Voici comment le Parlement européen définit les hot-spots : "Ceux-ci ont pour but de mieux coordonner les agences de l'UE et des autorités nationales dans leur travail mené sur les frontières extérieures en matière de premier accueil, identification, d'enregistrement et de prise des empreintes digitales des demandeurs d'asile ("asylum serkers"). Actuellement, seules la Grèce et l'Italie ont des hot spots Mais d'autres pays peuvent aussi bénéficier de l'installation de hot spots s'ils le demandent ou si la Commission européenne est d'avis que ces pays ont besoin d'une assistance supplémentaire".

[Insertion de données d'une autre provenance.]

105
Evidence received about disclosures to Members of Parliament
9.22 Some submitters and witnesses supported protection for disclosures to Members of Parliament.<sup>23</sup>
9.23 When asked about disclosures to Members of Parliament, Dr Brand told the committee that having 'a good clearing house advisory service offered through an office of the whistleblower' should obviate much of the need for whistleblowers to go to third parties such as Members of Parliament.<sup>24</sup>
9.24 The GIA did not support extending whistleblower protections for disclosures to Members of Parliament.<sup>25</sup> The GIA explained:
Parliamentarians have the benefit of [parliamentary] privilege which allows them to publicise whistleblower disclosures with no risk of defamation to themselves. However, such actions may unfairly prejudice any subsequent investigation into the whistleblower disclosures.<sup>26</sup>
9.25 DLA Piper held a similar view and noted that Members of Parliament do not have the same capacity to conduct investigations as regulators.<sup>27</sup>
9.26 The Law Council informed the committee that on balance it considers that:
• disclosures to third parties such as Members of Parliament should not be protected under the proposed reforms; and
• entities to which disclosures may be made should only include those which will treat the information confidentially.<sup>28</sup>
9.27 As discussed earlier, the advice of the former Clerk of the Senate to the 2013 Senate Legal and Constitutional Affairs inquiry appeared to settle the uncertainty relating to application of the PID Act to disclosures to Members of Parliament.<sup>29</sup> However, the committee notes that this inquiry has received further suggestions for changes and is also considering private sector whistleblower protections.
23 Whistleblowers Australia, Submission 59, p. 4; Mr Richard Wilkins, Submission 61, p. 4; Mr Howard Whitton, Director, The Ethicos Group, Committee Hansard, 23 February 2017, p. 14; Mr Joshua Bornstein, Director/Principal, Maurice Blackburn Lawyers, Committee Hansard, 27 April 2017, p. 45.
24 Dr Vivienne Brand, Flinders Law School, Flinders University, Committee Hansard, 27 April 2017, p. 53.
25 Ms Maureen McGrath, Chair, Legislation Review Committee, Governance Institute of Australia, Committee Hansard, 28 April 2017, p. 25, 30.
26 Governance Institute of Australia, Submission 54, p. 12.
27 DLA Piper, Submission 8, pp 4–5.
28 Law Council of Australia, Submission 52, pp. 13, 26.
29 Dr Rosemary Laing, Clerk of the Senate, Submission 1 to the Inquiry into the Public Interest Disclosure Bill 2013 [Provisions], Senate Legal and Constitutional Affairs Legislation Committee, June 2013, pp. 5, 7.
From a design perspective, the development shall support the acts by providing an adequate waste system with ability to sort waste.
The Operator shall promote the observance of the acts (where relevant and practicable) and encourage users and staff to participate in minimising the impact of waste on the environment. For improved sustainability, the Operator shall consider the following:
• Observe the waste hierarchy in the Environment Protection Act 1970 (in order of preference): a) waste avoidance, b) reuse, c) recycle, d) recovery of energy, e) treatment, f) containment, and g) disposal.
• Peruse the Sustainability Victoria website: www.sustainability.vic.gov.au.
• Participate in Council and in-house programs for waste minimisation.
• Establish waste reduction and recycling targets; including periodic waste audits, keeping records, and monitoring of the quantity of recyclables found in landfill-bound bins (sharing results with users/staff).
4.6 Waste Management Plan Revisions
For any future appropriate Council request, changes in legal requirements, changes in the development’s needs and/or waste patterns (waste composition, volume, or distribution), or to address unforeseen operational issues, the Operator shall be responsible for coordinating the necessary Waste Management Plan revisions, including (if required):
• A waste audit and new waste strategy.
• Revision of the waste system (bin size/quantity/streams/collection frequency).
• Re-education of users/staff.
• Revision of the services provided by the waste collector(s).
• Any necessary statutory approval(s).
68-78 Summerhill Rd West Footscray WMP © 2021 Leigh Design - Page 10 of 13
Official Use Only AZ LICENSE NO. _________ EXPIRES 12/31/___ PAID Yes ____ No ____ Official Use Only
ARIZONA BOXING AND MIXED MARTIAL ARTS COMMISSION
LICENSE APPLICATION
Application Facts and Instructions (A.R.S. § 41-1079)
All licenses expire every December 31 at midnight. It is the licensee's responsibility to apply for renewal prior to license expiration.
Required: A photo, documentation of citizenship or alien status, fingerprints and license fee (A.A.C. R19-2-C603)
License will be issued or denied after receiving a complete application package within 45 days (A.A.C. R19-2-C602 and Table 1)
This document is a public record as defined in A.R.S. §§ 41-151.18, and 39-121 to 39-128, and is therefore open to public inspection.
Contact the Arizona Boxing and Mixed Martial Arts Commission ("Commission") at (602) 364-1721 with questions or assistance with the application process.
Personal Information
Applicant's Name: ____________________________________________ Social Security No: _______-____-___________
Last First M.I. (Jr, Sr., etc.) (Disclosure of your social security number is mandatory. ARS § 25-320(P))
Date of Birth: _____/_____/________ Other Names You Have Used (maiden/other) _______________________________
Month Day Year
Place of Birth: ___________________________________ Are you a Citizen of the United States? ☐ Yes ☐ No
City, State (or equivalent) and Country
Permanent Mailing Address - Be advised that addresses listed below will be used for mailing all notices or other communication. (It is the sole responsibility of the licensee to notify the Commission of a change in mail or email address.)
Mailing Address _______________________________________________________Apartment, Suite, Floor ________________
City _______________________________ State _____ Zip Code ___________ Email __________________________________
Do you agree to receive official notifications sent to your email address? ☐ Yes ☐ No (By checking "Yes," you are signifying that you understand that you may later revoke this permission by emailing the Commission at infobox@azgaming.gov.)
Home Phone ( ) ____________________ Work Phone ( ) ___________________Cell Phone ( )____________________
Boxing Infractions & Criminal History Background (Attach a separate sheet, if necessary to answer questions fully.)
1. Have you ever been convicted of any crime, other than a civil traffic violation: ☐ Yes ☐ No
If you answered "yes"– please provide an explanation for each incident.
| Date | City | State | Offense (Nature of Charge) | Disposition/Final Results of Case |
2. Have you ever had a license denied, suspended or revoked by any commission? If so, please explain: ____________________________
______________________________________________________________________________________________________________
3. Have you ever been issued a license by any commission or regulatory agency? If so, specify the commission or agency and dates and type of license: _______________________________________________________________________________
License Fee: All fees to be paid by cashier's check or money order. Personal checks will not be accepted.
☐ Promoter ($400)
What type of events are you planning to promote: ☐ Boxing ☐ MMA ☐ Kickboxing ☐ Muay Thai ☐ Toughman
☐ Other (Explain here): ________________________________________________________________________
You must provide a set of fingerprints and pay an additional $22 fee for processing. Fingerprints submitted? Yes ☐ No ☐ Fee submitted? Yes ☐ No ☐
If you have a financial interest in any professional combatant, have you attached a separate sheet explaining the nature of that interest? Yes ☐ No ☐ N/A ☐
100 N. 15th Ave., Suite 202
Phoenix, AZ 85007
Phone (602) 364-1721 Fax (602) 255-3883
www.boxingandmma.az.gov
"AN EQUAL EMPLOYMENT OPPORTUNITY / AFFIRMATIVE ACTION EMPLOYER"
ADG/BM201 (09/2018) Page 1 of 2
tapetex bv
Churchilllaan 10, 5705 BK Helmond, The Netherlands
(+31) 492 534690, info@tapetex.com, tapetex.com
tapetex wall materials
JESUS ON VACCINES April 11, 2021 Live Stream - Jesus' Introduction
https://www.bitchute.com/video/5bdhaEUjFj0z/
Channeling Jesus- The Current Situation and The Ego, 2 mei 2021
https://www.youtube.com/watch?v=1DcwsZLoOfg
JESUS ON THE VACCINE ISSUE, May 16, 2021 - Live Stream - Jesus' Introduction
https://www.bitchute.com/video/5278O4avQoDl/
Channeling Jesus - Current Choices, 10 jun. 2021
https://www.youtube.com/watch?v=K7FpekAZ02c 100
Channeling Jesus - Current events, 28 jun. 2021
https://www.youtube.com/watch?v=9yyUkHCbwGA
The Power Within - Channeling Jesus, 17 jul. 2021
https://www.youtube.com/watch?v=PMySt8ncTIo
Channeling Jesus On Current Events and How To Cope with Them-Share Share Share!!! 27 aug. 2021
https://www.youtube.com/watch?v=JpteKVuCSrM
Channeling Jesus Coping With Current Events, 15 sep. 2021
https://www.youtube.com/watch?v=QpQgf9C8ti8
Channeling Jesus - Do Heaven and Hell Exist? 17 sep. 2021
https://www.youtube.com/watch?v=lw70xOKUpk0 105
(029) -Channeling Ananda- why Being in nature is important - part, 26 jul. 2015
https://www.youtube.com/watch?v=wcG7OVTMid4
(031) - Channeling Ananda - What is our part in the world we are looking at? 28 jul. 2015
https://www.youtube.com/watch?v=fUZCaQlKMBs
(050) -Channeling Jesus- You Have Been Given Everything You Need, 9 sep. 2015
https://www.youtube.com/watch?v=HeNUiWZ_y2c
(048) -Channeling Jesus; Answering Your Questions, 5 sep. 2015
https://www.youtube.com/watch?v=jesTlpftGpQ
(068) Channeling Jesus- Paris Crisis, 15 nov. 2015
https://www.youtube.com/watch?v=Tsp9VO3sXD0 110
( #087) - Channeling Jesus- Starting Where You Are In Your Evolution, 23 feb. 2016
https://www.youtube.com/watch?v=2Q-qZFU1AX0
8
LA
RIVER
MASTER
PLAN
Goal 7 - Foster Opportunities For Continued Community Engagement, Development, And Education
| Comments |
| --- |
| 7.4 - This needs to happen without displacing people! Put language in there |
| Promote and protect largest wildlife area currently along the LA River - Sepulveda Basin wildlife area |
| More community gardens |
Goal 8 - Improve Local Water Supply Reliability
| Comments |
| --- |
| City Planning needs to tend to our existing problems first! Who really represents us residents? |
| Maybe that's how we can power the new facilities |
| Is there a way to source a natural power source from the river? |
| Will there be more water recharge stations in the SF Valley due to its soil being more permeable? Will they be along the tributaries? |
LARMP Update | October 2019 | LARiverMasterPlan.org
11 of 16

Quatre ans auparavant, en avril 2015, un accord conclu entre la Commission européenne et le gouvernement grec a donné naissance, sur les cinq îles de la mer Egée les plus proches de l'Asie mineure, Lesbos, Kos, Leros, Samos et Chios aux hot-spots ("points chauds"), points d'accueil de milliers de réfugiés venant de Syrie, d'Irak, d'Afghanistan, mais aussi du Pakistan, de l'Afrique subsaharienne et d'ailleurs, fuyant la guerre, la torture, la destruction de leur pays et tentant d'atteindre les côtes grecques.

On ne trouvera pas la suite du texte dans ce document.